__Attività__.
a. Trascrivi dal brano sulla spiaggia il tratto che va da "Arrivo in spiaggia" a "pagine del libro.".
b. Riprendi il brano sulla spiaggia e portalo avanti a partire dalla sua ultima frase.

__Brano fornito__.
####

Arrivo in spiaggia presto portandomi dietro un succulento Maigret d’antan Maigret e l’affare strip-tease, Mondadori 1967. Senza carta scrivo queste ultime note lidesche tra le pagine del libro.
L’ombrellone confina a destra con la passerella così, offrendomi al sole per la prima volta in tre anni, ho una perfetta visuale di “gente che va, gente che viene… che va… tutto senza scopo”: come recita una battuta nel famoso film del 1932, Grand Hotel, un capolavoro della commedia hollywoodiana con la sublime Greta Garbo. Alle orecchie metto le cuffie e tra l’ombra rosata delle palpebre chiuse risuona monumentale il tocco di Glen Gould che esegue L’arte della fuga. Condizione perfetta, se non fosse per uno scalpiccio insistente che mi scuote dalla meditazione musicale. Sono le casalinghe (non solo quelle di Voghera immortalate da Arbasino) tutte munite di permanentina fresca, che s’affrettano all’appuntamento quotidiano presso gli allettanti banchetti dei “vu cumprà” in fase di saldo come un gigantesco outlet che copre la linea del mare. Richiudo gli occhi e Bach come afferma Ramin Baharami mi placa e mi conforta. Una bambinetta arriva di corsa: “buongiorno!” esclama tutta eccitata occhieggiando le cuffie. Accetto la sfida e gliele metto alle orecchie, ma il risultato – ahimè! – è una smorfia disgustata. Così, rotto l’incanto, mi dedico all’osservazione del passeggio. Due signore discutono sul com’è difficile andare in villeggiatura a causa delle badanti che si prendono le ferie proprio in agosto e rendono così la vita impossibile. Proprio ieri Guido Ceronetti scrive un impagabile inno alle preziose badanti, vestali di difficili vecchiaie e custodi integerrime di una lingua italiana destinata al declino. Ma “gente che va” lascia il posto ad altre visioni e altri commenti: villeggianti che percorrono la passerella atteggiando il viso a quel disgusto che aleggia sui visi delle modelle come quelle di oggi che esibiscono la loro noia sponsorizzata riempiendo le pagine dei quotidiani per offrire borse e pellicciotti. E nel passaggio la “ggente” si offre non solo nel lato A ma anche in quello B malamente coperto da strisce minuscole di stoffa che a malapena s’inseriscono tra imponenti chiappe che sobbalzano per l’almodovariana “carne tremula”.

####

__I dati__.
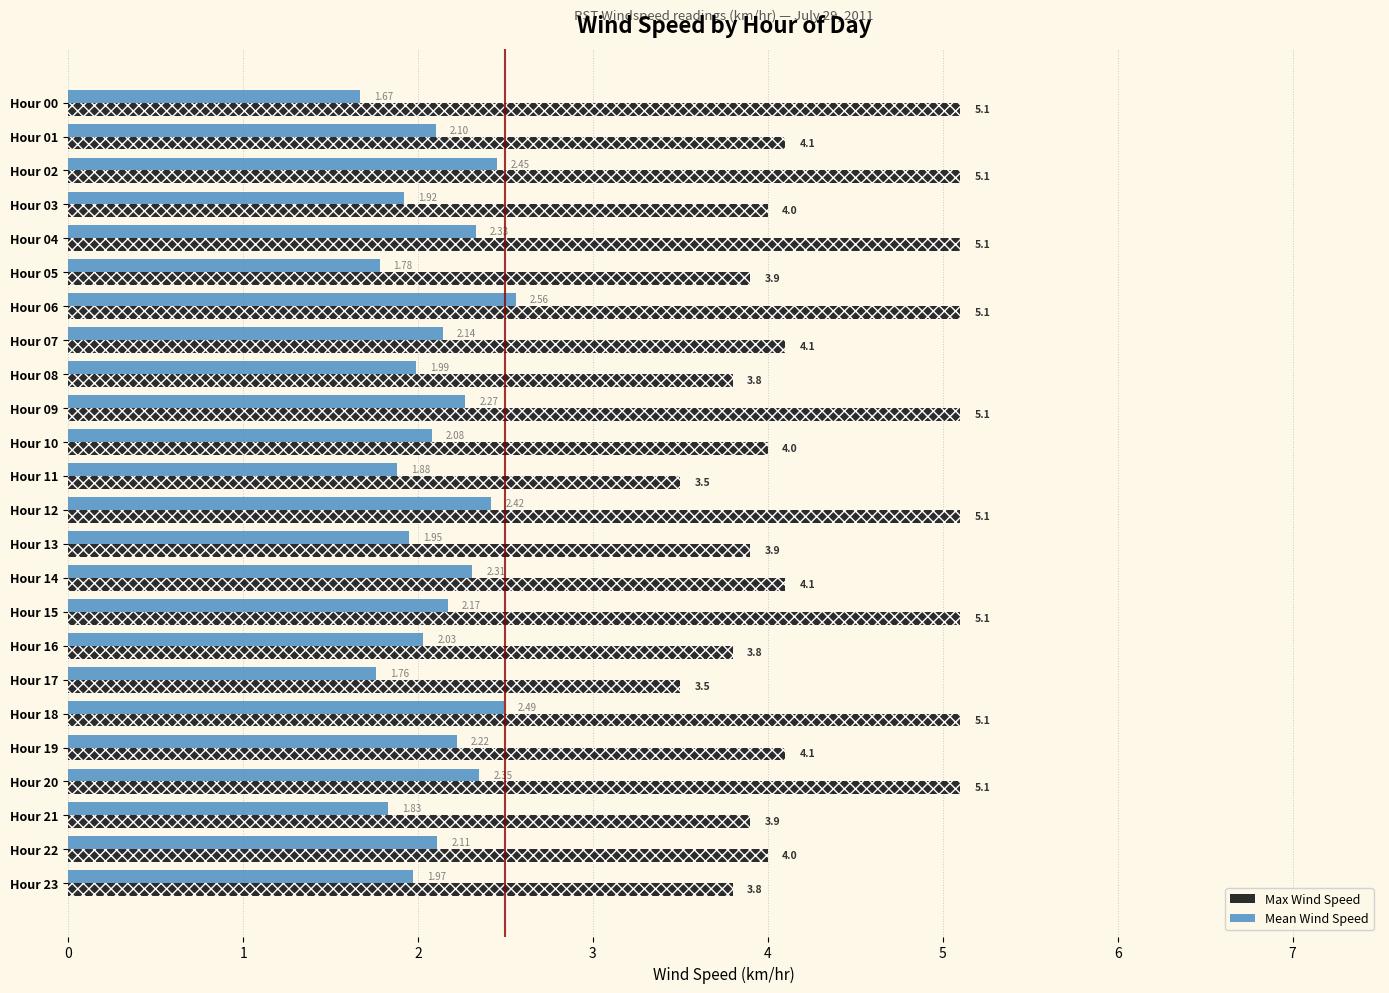

What is the sum of the Mean Wind Speed values at 6 and 21?

4.4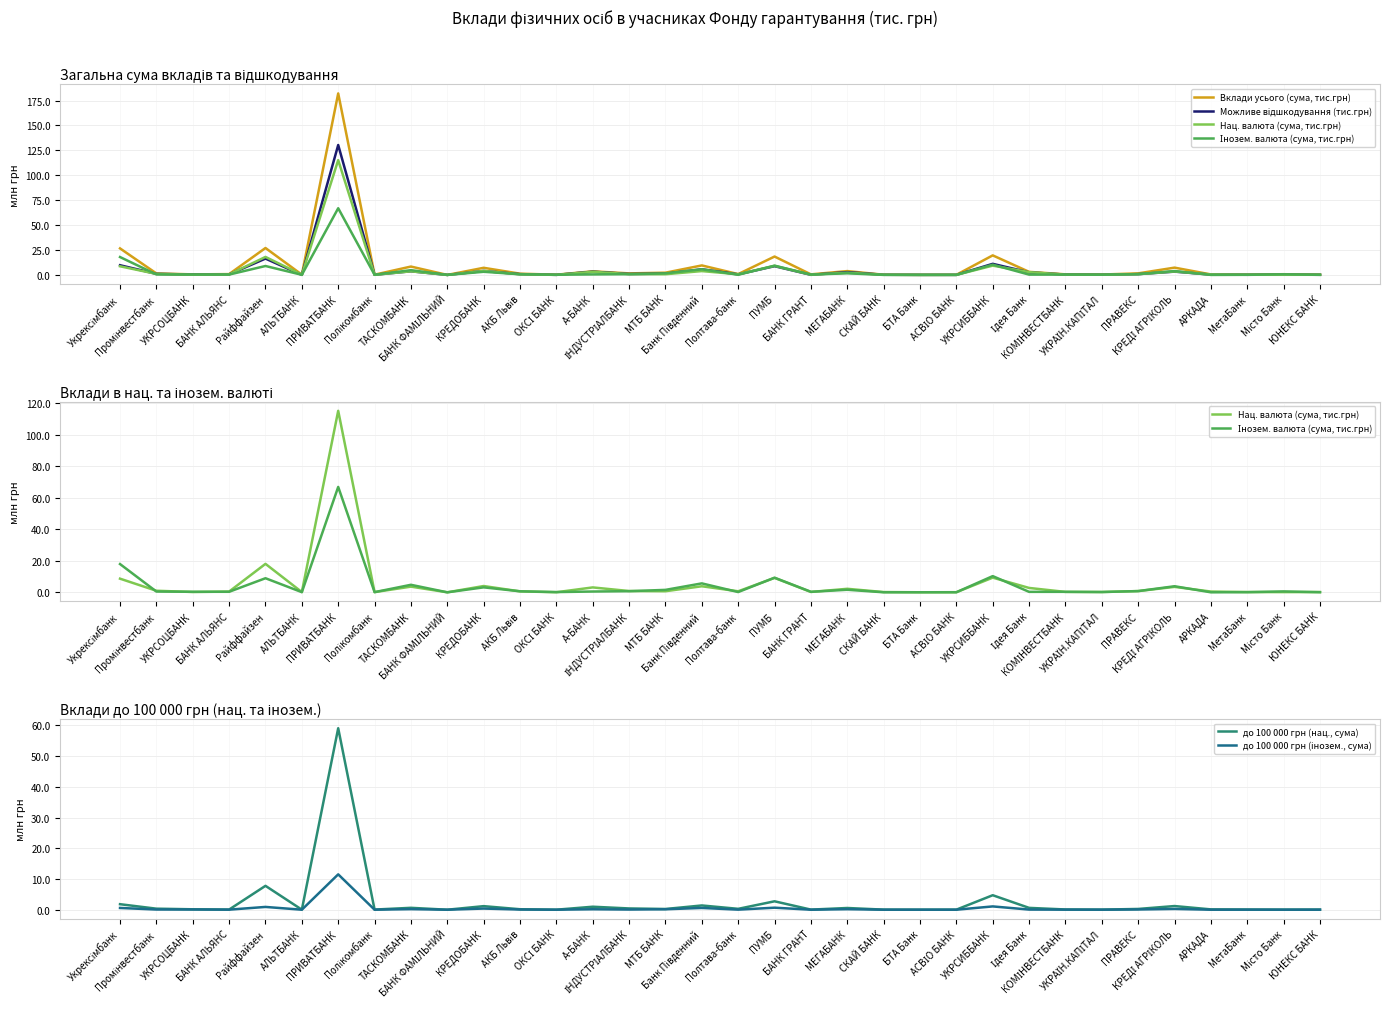

What is the label of the 26th point from the right?

ТАСКОМБАНК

####

__Risultati per attività__.
a.
Arrivo in spiaggia presto portandomi dietro un succulento Maigret d’antan Maigret e l’affare strip-tease, Mondadori 1967. Senza carta scrivo queste ultime note lidesche tra le pagine del libro.

b.
Il gentilissimo signore tedesco che occupa l’ombrellone alla mia sinistra e che parla un perfetto italiano s’interroga e m’interroga sulla situazione italiana che non riesce a capire. Tagli alle pensioni? “Mah!” anche se oggi ci si affretta a smentire qualsiasi intervento. I Bronzi di Riace all’Expo? “Mah!” anche se ci si chiede se fosse il caso, prima di “spedirli”, di elaborare una legge accettabile sulla sicurezza e la necessità dei viaggi delle opere d’arte. La grandezza di Verdi? “Non ci sono dubbi”.
Le vacanze(?) stanno per finire e la natura lentamente sta riappropriandosi dei suoi ritmi; così alla fine immagino l’imminente e prossimo viaggio.
Qualcuno mi chiede dei Buskers. Di fronte al terrore palese espresso dal mio viso, desiste mentre fugacemente mi passano davanti antiche ossessioni di musica da strada suonata sotto le mie finestre (allora abitavo proprio sotto il campanile del Duomo) che m’indussero a fuggire in campagna.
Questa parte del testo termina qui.